▶ **Page-level text extractions**
"""
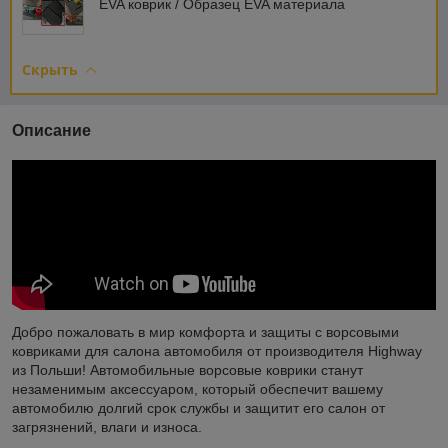
EVA коврик / Образец EVA материала
Скрыть
Описание
Добро пожаловать в мир комфорта и защиты с ворсовыми
ковриками для салона автомобиля от производителя Highway
из Польши! Автомобильные ворсовые коврики станут
незаменимым аксессуаром, который обеспечит вашему
автомобилю долгий срок службы и защитит его салон от
загрязнений, влаги и износа.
"""
▶ **What to produce**
Reproduce the text of each entry with "EVA" swapped for "ЭВА" and everything else left unchanged, omitting the pictures.

▶ **Answer area**
ЭВА коврик / Образец ЭВА материала
Скрыть
Описание
Добро пожаловать в мир комфорта и защиты с ворсовыми
ковриками для салона автомобиля от производителя Highway
из Польши! Автомобильные ворсовые коврики станут
незаменимым аксессуаром, который обеспечит вашему
автомобилю долгий срок службы и защитит его салон от
загрязнений, влаги и износа.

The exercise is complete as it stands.